Cette méthode me paraît d'une efficacité douteuse... Je découvre un Balzac bien plus radical et belliqueux que je ne l'avais imaginé. Une telle hargne destructrice me fait venir à l'esprit (sans nuances) quelques autres défricheurs sans merci comme le Marquis de Sade, Stirner, Schopenhauer, et consorts. J'estime ces auteurs, j'apprécie la nécessité de leur oeuvres dévastatrices, mais enfin après tout, je ne peux pas en rester là. Je me pose la question: Une fois la mauvaise herbe ratiboisée, que comptez-vous planter Messieurs? Quelles nouvelles valeurs inventez-vous pour remplacer les déchéances?

Ce n'est pas que je veuille sous-entendre "Vous n'avez rien de mieux à proposer, donc ne touchez à rien!", ce n'est pas ça. Au contraire, comme je l'ai dit, j'applaudis tous les dégâts qu'ils ont pu faire. Seulement, s'arrêter là, au creux de la phase destructrice, et ne pas envisager comment recréer du relief à nouveau, ça me paraît un peu court.
A première vue.

A mieux y regarder, je me demande si je ne suis pas un peu trop positiviste sur ce coup-là.

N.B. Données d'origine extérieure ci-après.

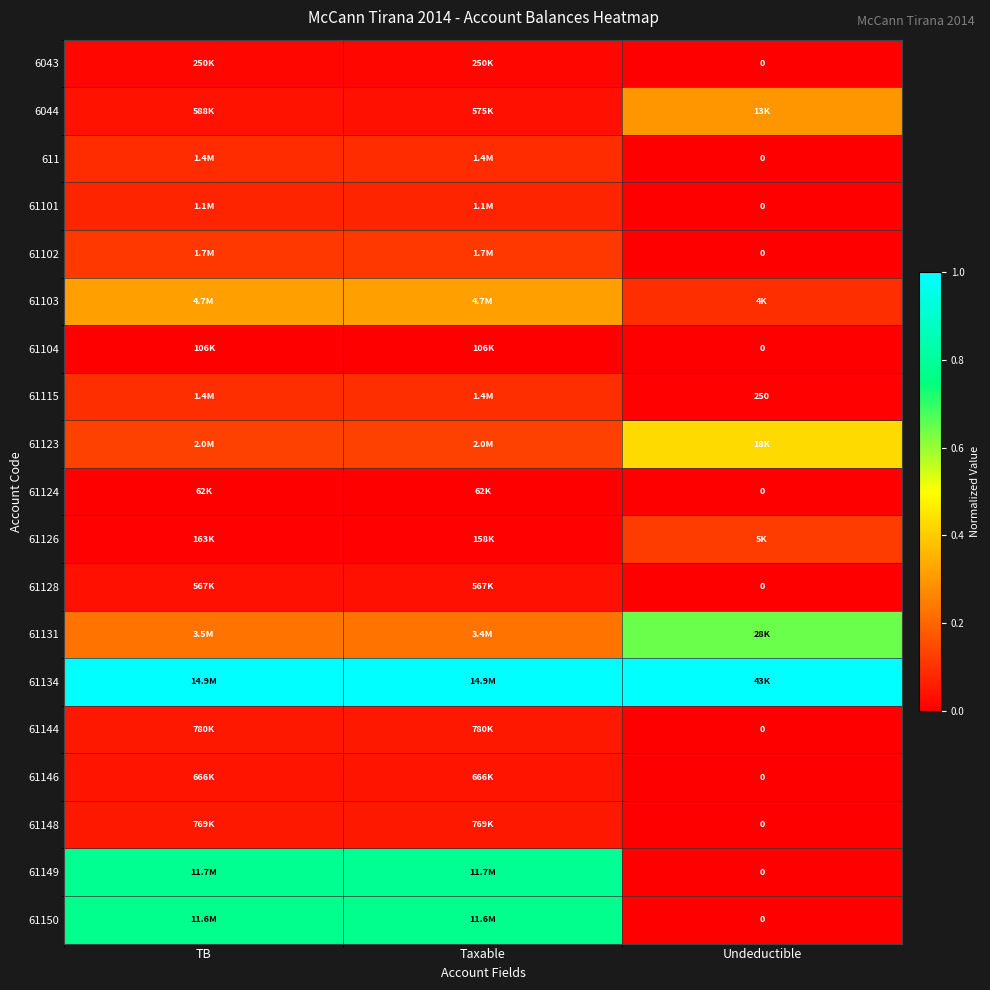

At which label is 61104 closest to 0?

Undeductible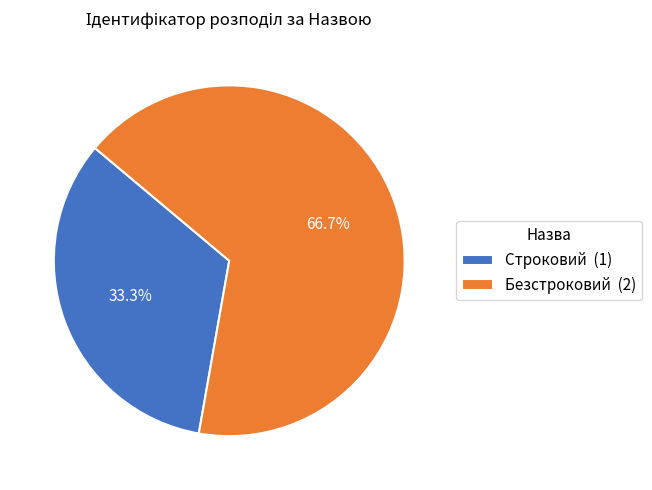

The Безстроковий slice represents 67% of the pie. True or false?

True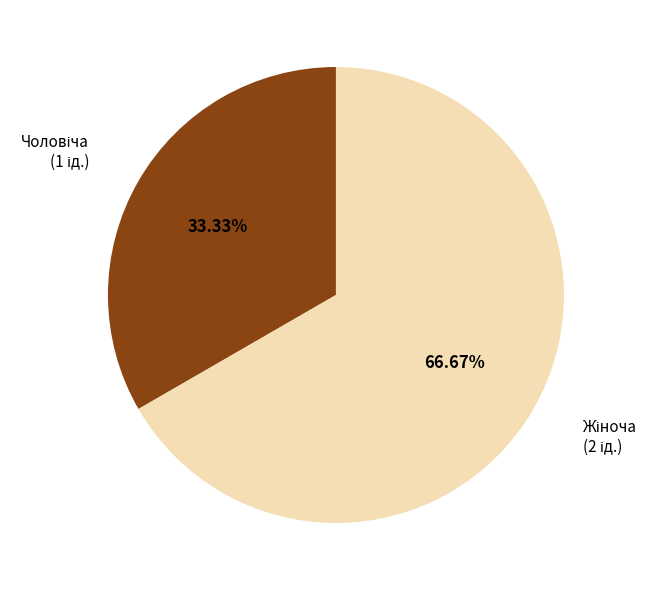

Is there any slice that represents more than half of the pie?

Yes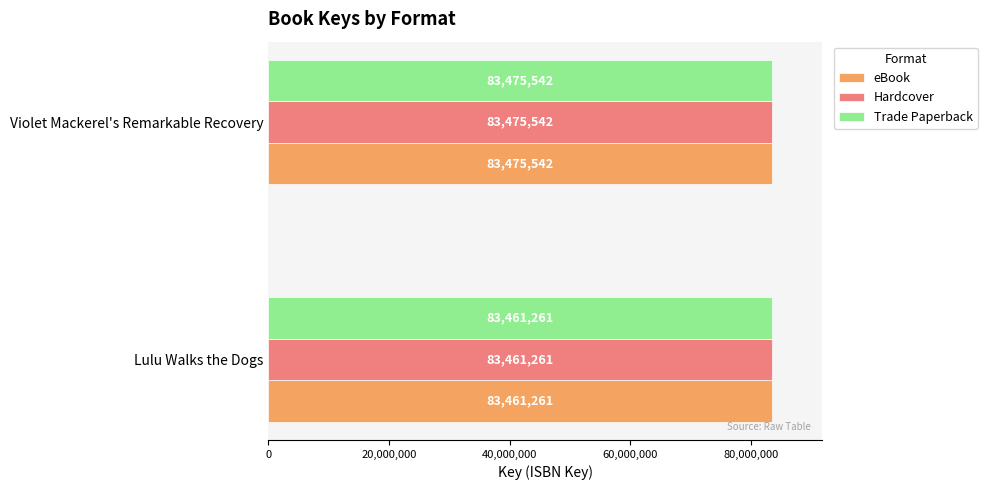

What is the sum of all Hardcover values?

166936803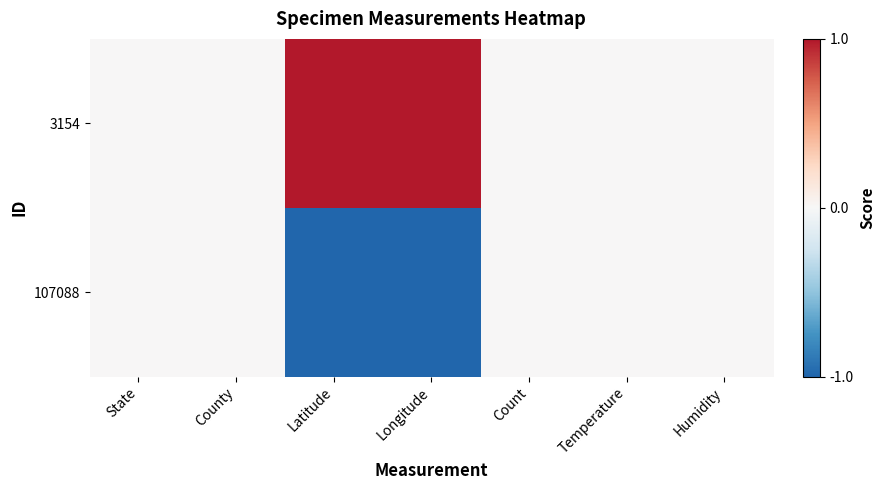

Reading right to left, extract all data points from this chart.

3154: Humidity=0.0	Temperature=0.0	Count=0.0	Longitude=1.0	Latitude=1.0	County=0.0	State=0.0
107088: Humidity=0.0	Temperature=0.0	Count=0.0	Longitude=-1.0	Latitude=-1.0	County=0.0	State=0.0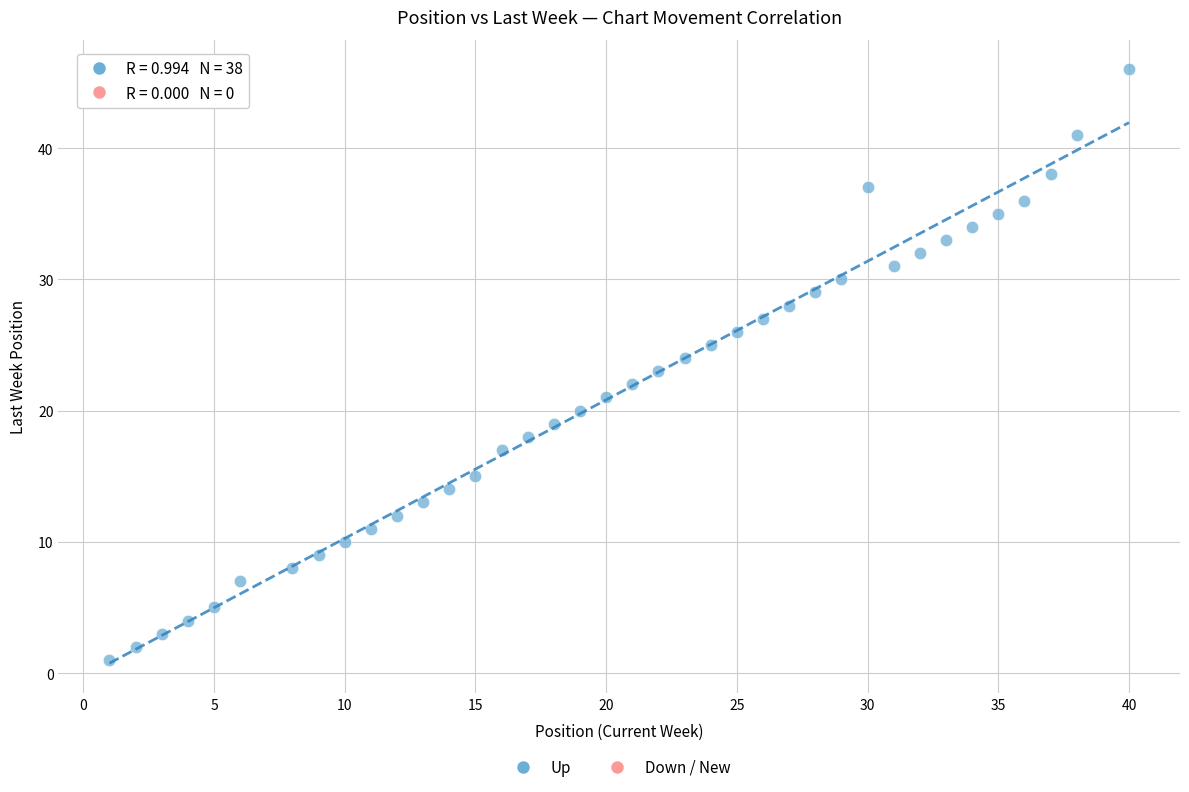

What is the range of X values (max minus min)?

39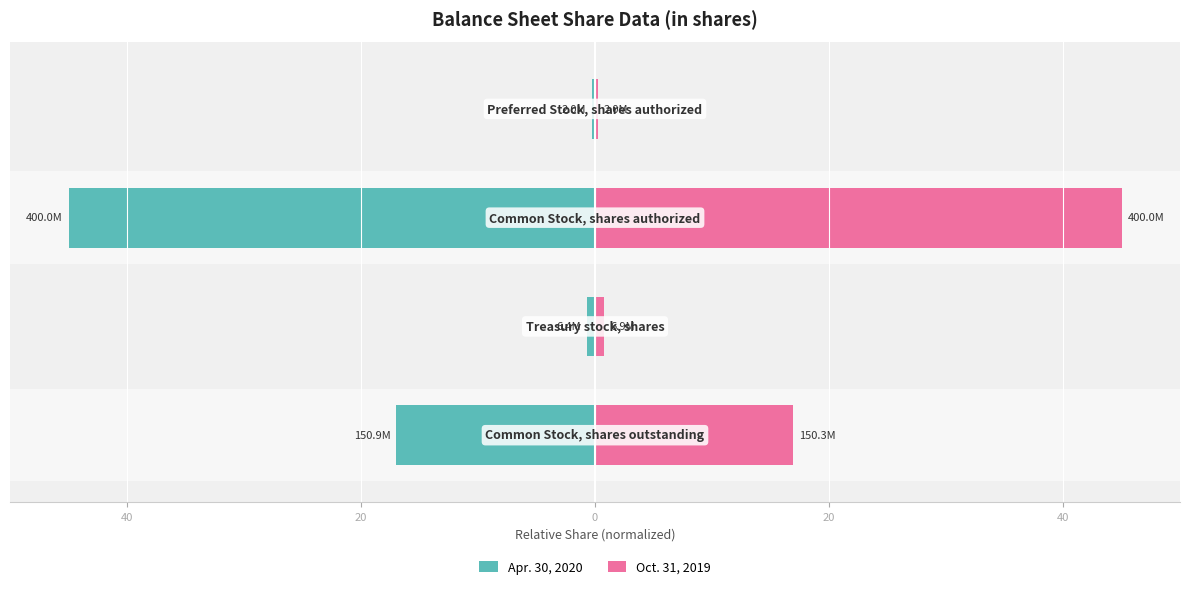

List the series in order of their peak value, lowest first.

Apr. 30, 2020, Oct. 31, 2019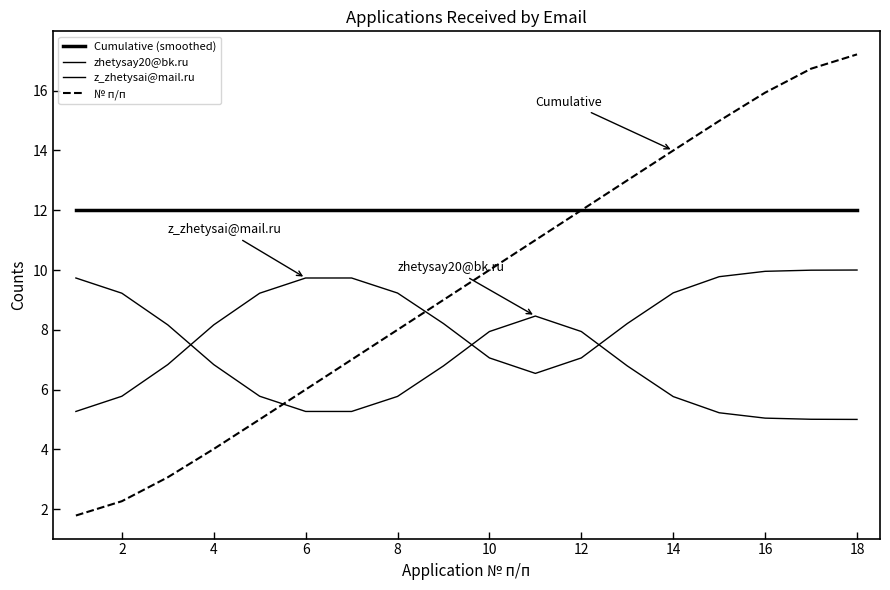

How many values in the zhetysay20@bk.ru series exceed 6?

9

N'est-ce pas naïf d'imaginer qu'on puisse, comme ça, débarquer avec des nouvelles valeurs fraîchement moulues, et en faire offrande à la communauté pour la plus grande félicité? Ca ressemble suspicieusement à un des buts les plus niais des doctrines religieuses...

Question: Balzac ne propose-t-il vraiment rien comme alternative à l'hypocrisie de la haute société parisienne?

Autre question: A supposer que c'était le cas, en se contentant de peindre ce qu'elle a d'inacceptable, n'induirait-il pas tout de même chez le lecteur la volonté de se détacher de ses façons odieuses, et donc d'en embrasser de nouvelles?

A la première question je répondrais qu'il est possible que Balzac veuille promouvoir des attitudes courageuses et solidaires, comme celles d'Eugène et de l'étudiant en médecine Bianchon au chevet de Goriot agonisant (ou celle de Mme de Beauséant). Sans doute oppose-t-il la sincérité à la superficialité vénale, mais tout le monde est d'accord là-dessus, non, si?

La seconde question me plaît bien. J'aime l'idée qu'il suffise de décrire quelque chose, de la mettre sous les feux de la conscience, pour fournir à la fois le pouvoir de la faire changer. Je reviendrai sans doute sur cette idée et ses nombreux avatars.

Je termine cette note confuse sur une réplique de Rastignac qui m'a particulièrement surpris:

"(...) Les deux étudiants, frappés de ce terrible éclat d'une force de sentiment qui survivait à la pensée, laissèrent tomber chacun des larmes chaudes sur le moribond qui jeta un cri de plaisir aigu.
- Nasie ! Fifine ! dit-il.
- Il vit encore, dit Bianchon.
- A quoi ça lui sert-il ? dit Sylvie.
- A souffrir, répondit Rastignac."

Souffrance et joie ne s'opposent pas, et enrichissent. Mais ça, les servantes qui aspirent au bonheur monolithique ne peuvent pas le concevoir.